What Does this Mean for Future Gold (and Mining) Prices?
“[…] An acute shortage of readily marketable physical gold is developing that we believe will deepen in years to come. This possibility seems to be unrecognized by those who are short the gold market through paper contracts.”
“[…] We believe that the shortage will worsen because (1) the precursors of production (exploration, discovery, reserve life) are very negative, (2) the mining industry has little financial credibility and seems unlikely to attract capital even with a big rise in gold prices, and (3) refining capacity limitations tend to create supply bottlenecks when physical demand spikes.”
“[…] When a trend reversal occurs, we expect that machine-driven trading, which is agnostic as to investment fundamentals, will serve as a powerful accelerant to the upside, just as it has led to overshooting on the downside.”
“[…] We construe the incapacity of the gold-mining industry to be extremely bullish for future gold prices.”
“[…] There are new mines that have been under construction for several years that should begin to produce gold, profitable even at current prices, at a time when industry production is shrinking. We believe that they will be sought-after acquisition targets as other producers deplete reserves.”
“[…] China’s strategic vision for gold is quintessentially anti-synthetic; if successful, it will both erode the international standing of the dollar and elevate that of gold.”
“[…] Ownership of physical gold outside of the financial system seems to make more sense than ever. Gold-mining equities, which have been severely depressed by the four-year decline in the gold price, should also participate. We believe that a [market] trend reversal could prove explosive for the entire precious metals complex.” (Source: Ibid.)

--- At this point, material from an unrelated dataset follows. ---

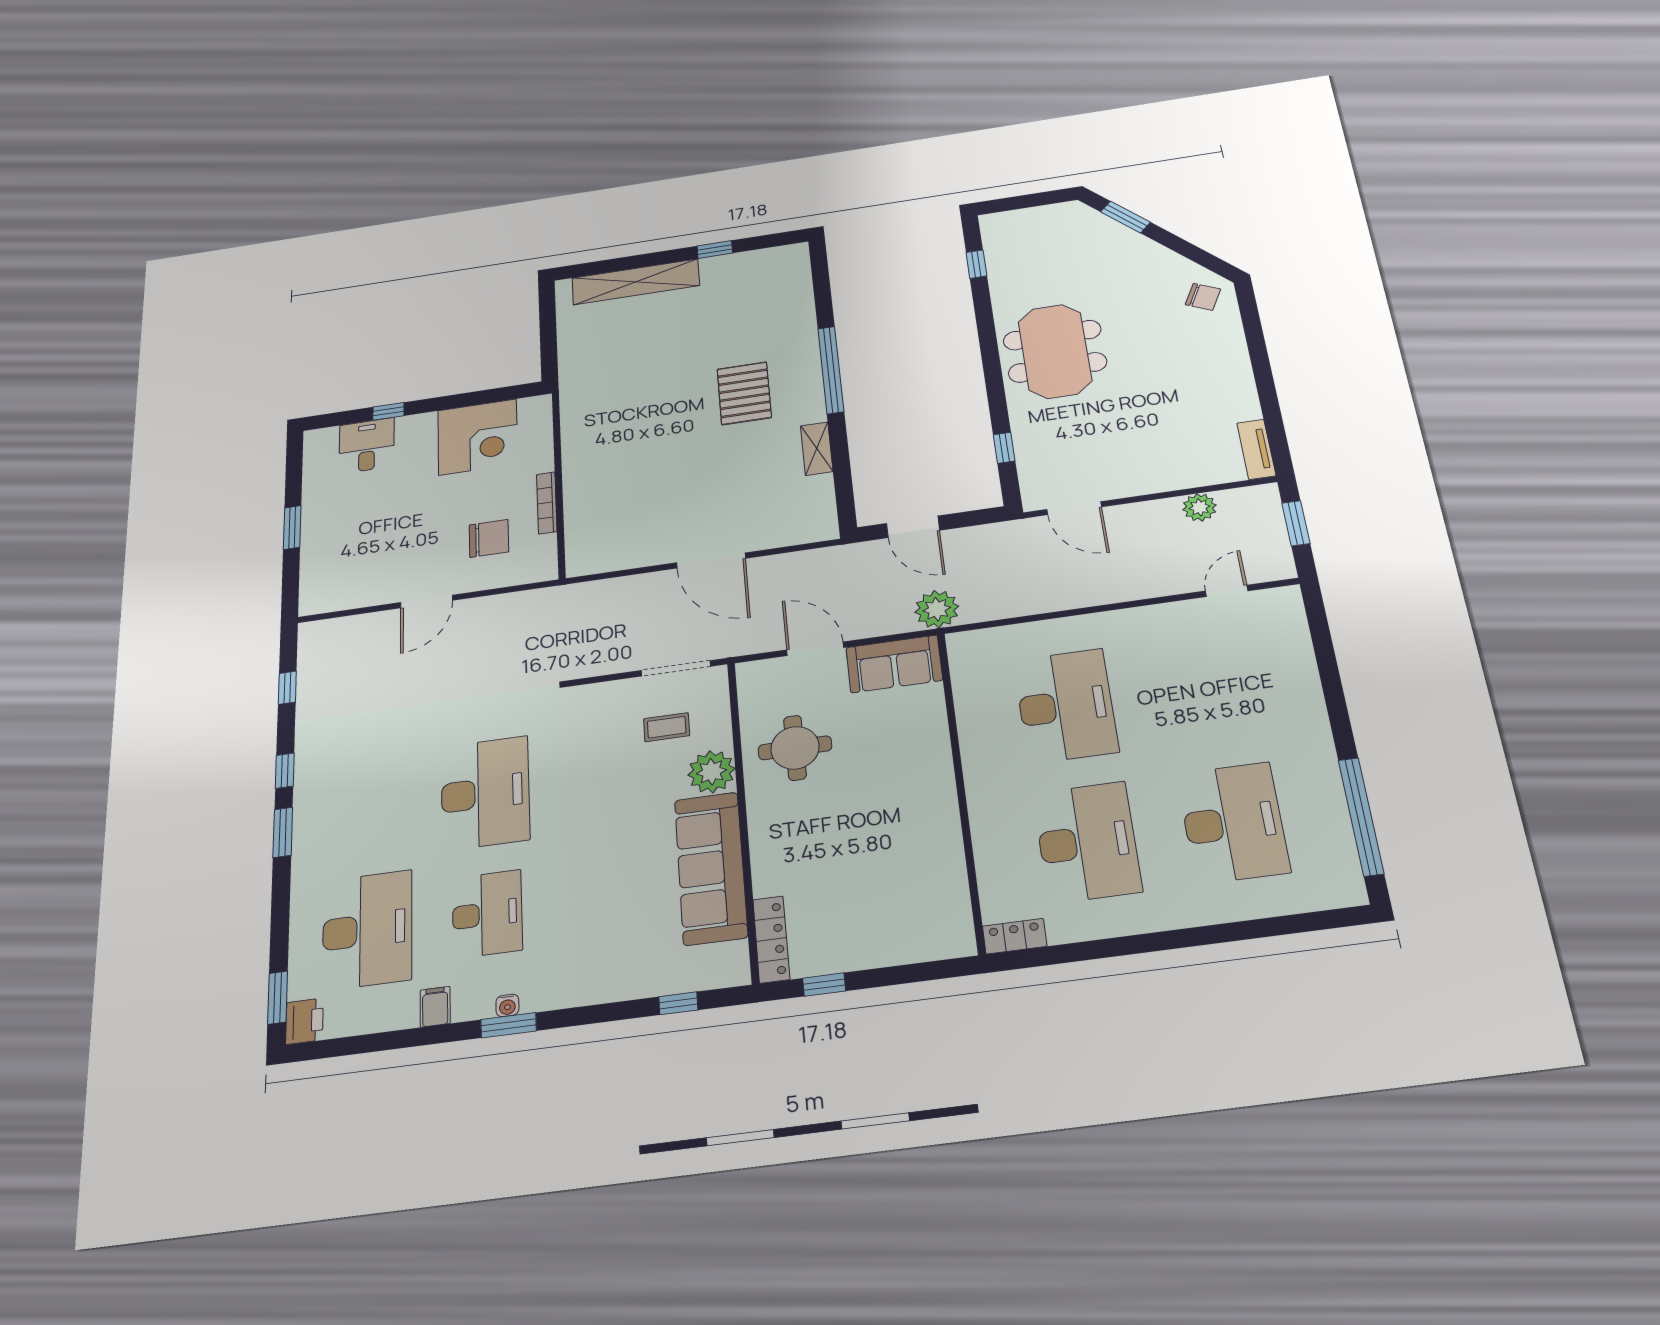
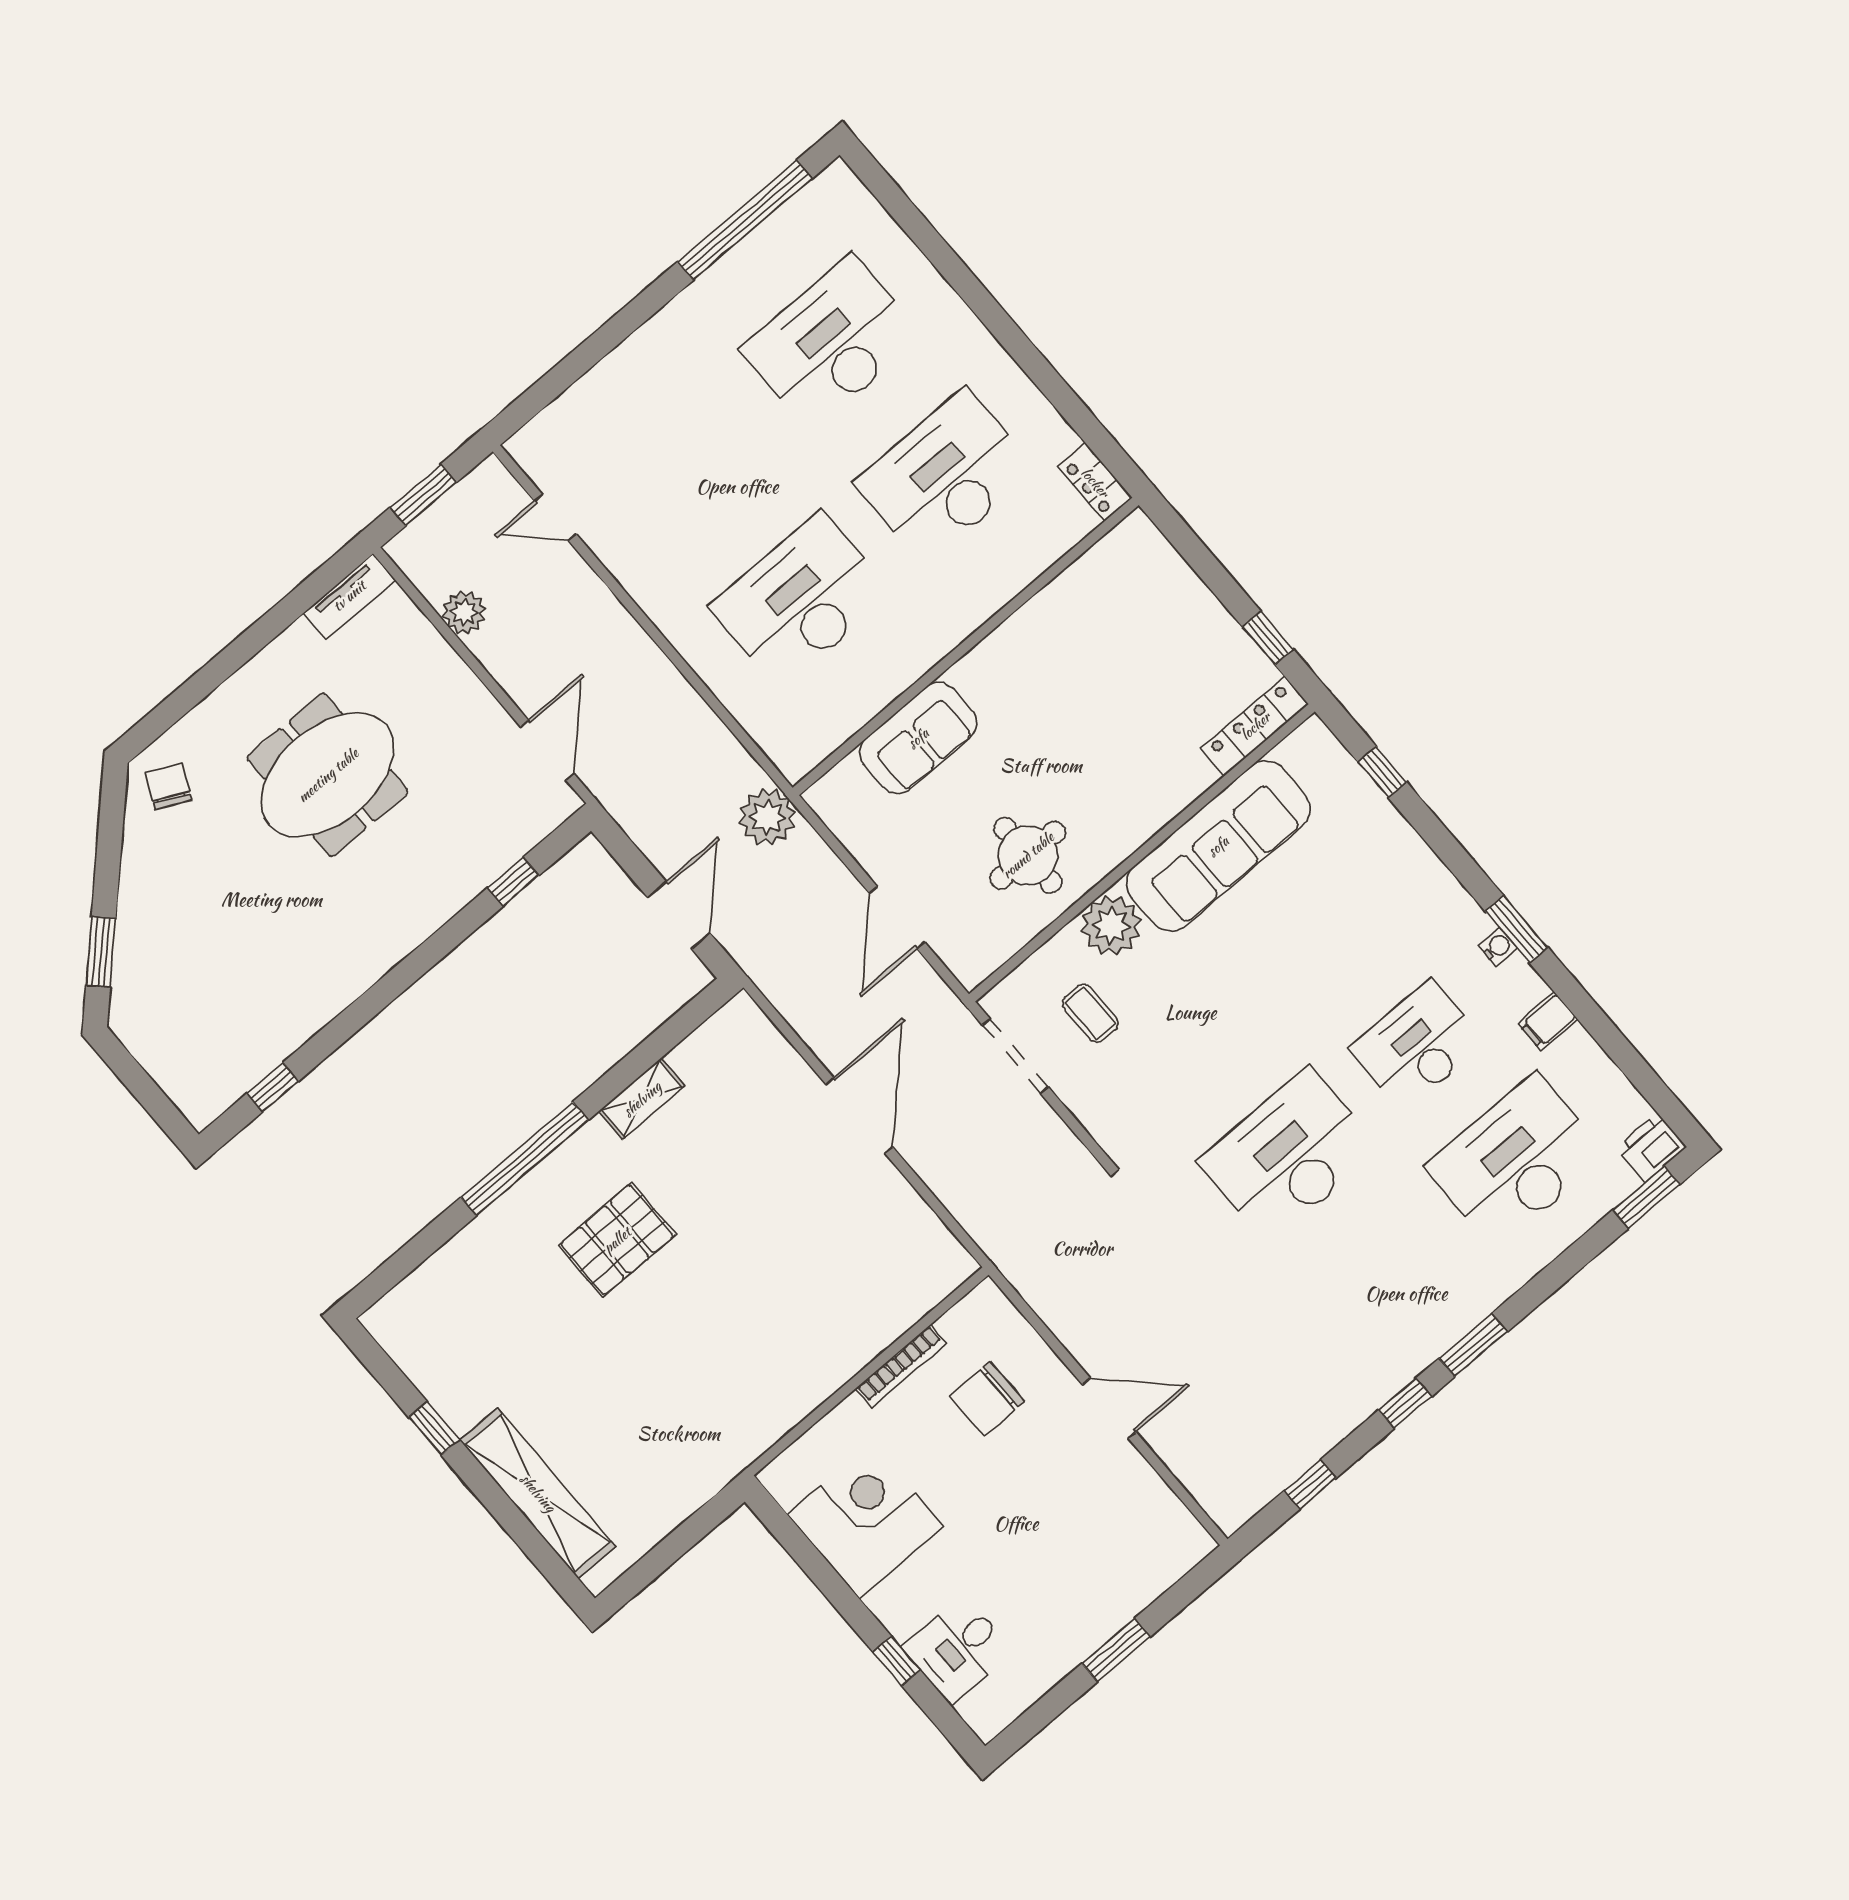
meeting table: (1055, 351) -> (328, 775), moved
chair: (489, 538) -> (987, 1399), turned -90
sofa: (894, 664) -> (918, 738), moved, turned 90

Hathaway sums up with a bullish call for gold and the miners. He also suggests that even self-proclaimed market experts have not fully understood that China is a game-changer for the gold market in the days, months, and years to come. He is bearish on the buck and believes that any major trend change in the equity markets will spark renewed interest in the yellow metal. (Source: Ibid.)
The Bottom Line on Gold and the Miners?
There is a saying that “fish have no opinions about water.” A year offers about 252 trading sessions on the NYSE. For many professional traders, that is a lifetime. Consider that many pros have now gone almost five full years watching gold prices get hammered by mysterious sellers every time the precious metal approaches a breakout; watching the mines get beaten to a pulp even while demand for yellow metal remains strong; listening to the constant whine from the government elite pointing that gold is a barbarous relic that has been in a 5,000-year bubble…?
Against that backdrop, it is refreshing to hear the views of a respected, senior trader, an expert in his field, an individual whom strangers have entrusted with billions of dollars of their money.
John Hathaway’s take is clear and unambiguous: gold is not so much in a bear market as it is in an artificial market created by distortions in the market mechanism that the regulators are simply not addressing.
In fact, in his report he goes even further and suggests that the overseers themselves are actually encouraging this behavior, because HFTs and similar customers are a major source of income for the exchanges.
The result is mal-pricing leading to a coming shortage—which is bullish. This is the time to buy gold, John Hathaway suggests.